What the task asks: Give back every entry below word for word, leaving out the pictures.
-- START OF Information supplied --
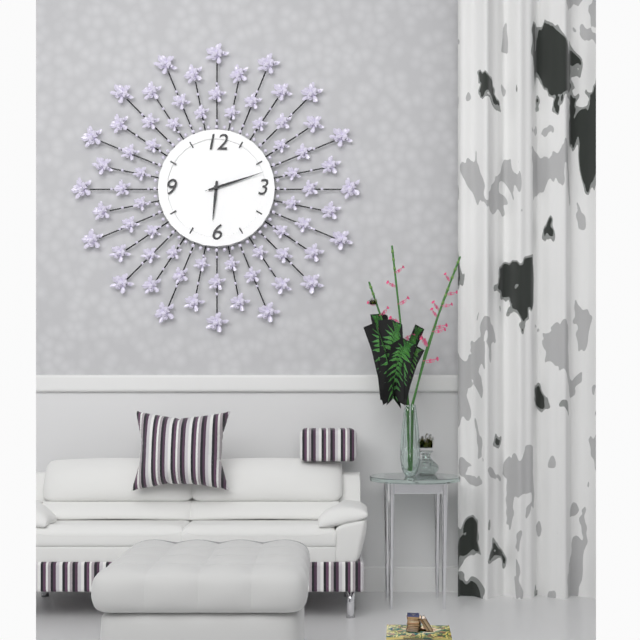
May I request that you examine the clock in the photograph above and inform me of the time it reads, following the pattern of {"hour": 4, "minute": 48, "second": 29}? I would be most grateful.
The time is {"hour": 6, "minute": 12, "second": 12}
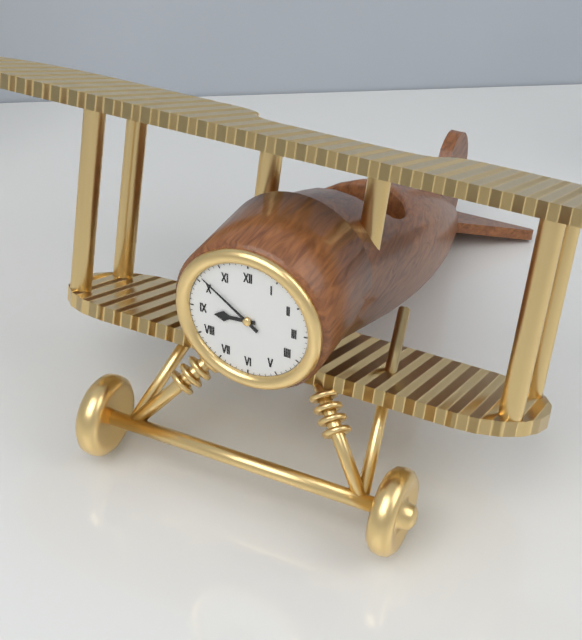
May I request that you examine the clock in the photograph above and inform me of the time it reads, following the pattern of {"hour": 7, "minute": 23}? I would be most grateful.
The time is {"hour": 8, "minute": 51}
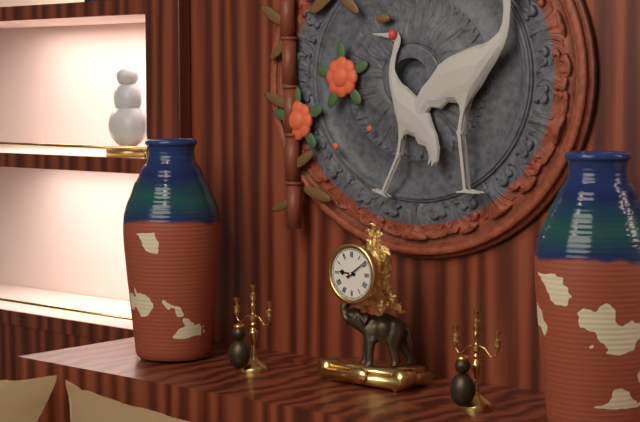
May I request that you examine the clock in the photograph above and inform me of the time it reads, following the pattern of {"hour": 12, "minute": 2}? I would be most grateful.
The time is {"hour": 9, "minute": 9}
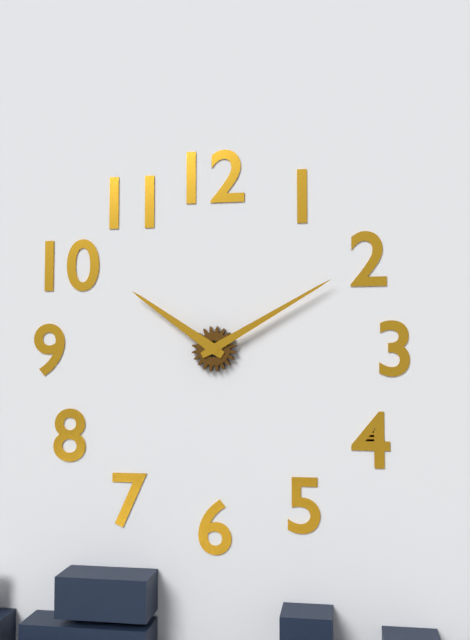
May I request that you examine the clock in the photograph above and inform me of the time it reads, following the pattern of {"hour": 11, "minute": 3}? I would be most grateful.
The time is {"hour": 10, "minute": 10}
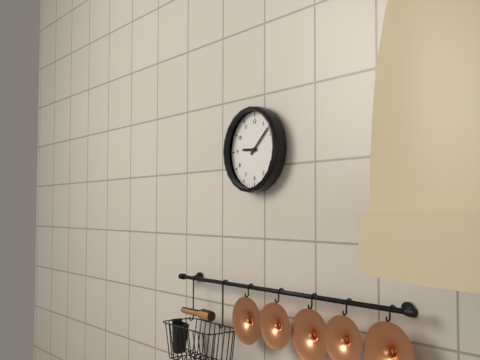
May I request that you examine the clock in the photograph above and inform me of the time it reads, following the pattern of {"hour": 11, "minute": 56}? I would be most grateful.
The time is {"hour": 9, "minute": 8}
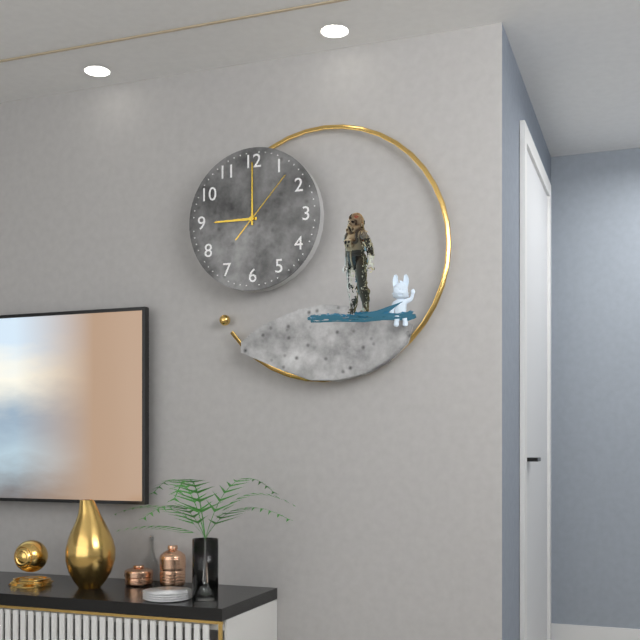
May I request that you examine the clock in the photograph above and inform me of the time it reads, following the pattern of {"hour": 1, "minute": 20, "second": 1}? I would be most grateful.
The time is {"hour": 9, "minute": 0, "second": 7}
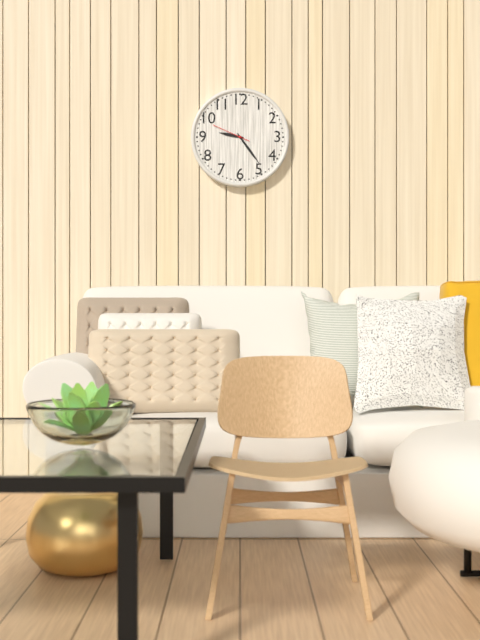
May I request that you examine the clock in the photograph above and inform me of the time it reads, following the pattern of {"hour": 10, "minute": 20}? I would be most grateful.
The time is {"hour": 9, "minute": 24}
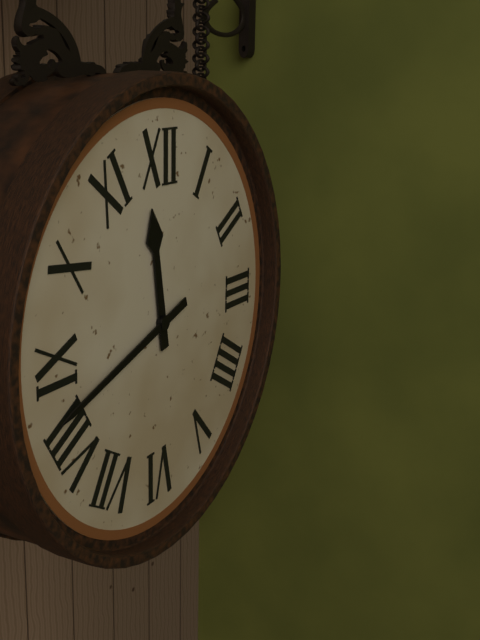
-- END OF Information supplied --
Written reply:
May I request that you examine the clock in the photograph above and inform me of the time it reads, following the pattern of {"hour": 4, "minute": 48, "second": 29}? I would be most grateful.
The time is {"hour": 6, "minute": 12, "second": 12}
May I request that you examine the clock in the photograph above and inform me of the time it reads, following the pattern of {"hour": 7, "minute": 23}? I would be most grateful.
The time is {"hour": 8, "minute": 51}
May I request that you examine the clock in the photograph above and inform me of the time it reads, following the pattern of {"hour": 12, "minute": 2}? I would be most grateful.
The time is {"hour": 9, "minute": 9}
May I request that you examine the clock in the photograph above and inform me of the time it reads, following the pattern of {"hour": 11, "minute": 3}? I would be most grateful.
The time is {"hour": 10, "minute": 10}
May I request that you examine the clock in the photograph above and inform me of the time it reads, following the pattern of {"hour": 11, "minute": 56}? I would be most grateful.
The time is {"hour": 9, "minute": 8}
May I request that you examine the clock in the photograph above and inform me of the time it reads, following the pattern of {"hour": 1, "minute": 20, "second": 1}? I would be most grateful.
The time is {"hour": 9, "minute": 0, "second": 7}
May I request that you examine the clock in the photograph above and inform me of the time it reads, following the pattern of {"hour": 10, "minute": 20}? I would be most grateful.
The time is {"hour": 9, "minute": 24}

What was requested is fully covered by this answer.